> **Exercise goal**: Throughout the material, some lines may have the word "text". Count them and give the number only.

··········

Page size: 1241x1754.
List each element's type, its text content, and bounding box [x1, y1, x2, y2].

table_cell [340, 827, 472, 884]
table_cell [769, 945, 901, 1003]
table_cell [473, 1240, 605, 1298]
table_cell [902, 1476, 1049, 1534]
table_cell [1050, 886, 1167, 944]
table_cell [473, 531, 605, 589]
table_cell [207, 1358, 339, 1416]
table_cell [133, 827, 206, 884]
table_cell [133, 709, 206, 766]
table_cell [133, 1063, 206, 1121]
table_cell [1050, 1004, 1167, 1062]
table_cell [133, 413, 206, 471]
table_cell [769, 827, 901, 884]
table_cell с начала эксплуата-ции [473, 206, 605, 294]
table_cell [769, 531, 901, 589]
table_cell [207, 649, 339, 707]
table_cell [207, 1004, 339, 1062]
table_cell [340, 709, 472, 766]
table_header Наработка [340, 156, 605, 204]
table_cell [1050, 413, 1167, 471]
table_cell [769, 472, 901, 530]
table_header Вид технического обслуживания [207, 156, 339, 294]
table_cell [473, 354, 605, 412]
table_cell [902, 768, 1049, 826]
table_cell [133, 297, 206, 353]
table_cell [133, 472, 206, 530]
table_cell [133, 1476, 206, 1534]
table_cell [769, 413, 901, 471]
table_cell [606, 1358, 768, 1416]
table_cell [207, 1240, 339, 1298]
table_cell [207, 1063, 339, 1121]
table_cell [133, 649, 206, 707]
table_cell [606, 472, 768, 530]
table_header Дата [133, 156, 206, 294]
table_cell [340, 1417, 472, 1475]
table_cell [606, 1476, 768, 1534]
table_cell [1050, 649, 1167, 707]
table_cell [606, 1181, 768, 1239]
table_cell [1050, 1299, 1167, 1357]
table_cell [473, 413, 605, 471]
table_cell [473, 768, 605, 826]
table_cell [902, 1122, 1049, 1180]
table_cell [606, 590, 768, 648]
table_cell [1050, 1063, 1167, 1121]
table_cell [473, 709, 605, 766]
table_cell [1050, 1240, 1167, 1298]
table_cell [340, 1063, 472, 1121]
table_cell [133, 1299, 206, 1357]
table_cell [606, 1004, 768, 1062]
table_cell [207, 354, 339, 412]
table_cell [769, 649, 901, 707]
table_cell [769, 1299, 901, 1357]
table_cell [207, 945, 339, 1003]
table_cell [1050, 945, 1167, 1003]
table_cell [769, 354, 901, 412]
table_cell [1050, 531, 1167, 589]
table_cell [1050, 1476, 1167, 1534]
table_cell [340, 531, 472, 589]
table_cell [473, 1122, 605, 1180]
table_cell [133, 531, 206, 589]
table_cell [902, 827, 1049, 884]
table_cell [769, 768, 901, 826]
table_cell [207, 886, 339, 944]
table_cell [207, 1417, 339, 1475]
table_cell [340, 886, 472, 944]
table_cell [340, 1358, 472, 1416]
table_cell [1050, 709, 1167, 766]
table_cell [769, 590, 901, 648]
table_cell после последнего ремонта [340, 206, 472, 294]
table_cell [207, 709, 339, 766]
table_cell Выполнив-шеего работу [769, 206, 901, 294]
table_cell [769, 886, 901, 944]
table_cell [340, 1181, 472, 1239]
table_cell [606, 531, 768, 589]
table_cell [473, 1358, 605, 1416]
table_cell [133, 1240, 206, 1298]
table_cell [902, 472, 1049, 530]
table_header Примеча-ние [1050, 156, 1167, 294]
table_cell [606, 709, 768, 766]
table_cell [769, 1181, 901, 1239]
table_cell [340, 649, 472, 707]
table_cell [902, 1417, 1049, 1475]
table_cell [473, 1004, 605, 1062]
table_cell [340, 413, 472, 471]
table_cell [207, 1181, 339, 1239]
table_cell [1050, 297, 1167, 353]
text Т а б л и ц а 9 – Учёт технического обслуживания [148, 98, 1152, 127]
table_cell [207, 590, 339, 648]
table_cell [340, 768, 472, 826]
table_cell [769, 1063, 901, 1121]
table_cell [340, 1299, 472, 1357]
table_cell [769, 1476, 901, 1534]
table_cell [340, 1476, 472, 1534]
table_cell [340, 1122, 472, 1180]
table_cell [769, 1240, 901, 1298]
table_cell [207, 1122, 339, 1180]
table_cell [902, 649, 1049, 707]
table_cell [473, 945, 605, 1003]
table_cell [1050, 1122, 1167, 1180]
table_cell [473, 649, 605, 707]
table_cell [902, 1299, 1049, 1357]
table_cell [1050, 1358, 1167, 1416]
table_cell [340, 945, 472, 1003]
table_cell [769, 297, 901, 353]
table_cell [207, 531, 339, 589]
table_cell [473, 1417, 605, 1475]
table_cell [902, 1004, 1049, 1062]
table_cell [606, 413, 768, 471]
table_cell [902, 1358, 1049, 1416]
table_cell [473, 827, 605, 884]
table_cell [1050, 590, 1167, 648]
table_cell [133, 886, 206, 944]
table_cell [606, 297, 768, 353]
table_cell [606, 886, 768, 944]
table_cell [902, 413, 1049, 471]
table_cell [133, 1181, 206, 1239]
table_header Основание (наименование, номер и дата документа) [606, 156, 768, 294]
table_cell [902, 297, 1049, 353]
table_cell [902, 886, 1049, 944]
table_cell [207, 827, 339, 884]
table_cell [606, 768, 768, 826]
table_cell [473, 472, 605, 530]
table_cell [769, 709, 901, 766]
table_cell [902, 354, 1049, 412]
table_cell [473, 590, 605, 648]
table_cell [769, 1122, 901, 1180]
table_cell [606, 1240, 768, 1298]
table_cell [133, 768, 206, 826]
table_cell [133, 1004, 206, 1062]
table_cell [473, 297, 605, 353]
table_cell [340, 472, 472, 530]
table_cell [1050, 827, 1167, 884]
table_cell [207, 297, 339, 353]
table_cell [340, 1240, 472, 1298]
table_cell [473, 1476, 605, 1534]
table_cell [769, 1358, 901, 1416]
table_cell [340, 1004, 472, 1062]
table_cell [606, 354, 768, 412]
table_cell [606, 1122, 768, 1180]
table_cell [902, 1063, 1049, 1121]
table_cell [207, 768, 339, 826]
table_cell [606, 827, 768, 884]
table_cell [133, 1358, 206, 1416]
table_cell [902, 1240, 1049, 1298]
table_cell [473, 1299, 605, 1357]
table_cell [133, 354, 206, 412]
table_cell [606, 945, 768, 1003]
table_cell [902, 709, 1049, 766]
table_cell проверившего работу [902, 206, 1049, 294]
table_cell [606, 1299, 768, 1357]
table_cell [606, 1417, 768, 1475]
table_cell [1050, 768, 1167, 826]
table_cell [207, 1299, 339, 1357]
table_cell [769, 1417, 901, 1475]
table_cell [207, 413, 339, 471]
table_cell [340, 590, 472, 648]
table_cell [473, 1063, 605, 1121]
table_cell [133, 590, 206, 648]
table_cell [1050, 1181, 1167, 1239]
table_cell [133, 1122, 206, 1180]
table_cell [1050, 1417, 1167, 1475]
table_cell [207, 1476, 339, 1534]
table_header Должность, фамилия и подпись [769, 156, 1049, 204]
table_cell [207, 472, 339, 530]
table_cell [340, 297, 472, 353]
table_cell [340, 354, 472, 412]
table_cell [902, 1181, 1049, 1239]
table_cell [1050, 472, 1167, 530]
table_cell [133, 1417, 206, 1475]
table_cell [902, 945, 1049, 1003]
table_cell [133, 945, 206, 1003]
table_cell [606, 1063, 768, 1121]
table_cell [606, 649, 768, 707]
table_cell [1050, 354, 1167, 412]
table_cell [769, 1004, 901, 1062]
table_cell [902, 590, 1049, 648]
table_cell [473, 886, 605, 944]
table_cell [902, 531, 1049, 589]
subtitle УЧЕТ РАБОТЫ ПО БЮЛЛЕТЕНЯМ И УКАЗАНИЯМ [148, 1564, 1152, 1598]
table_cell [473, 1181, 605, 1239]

··········

> **Answer**: 2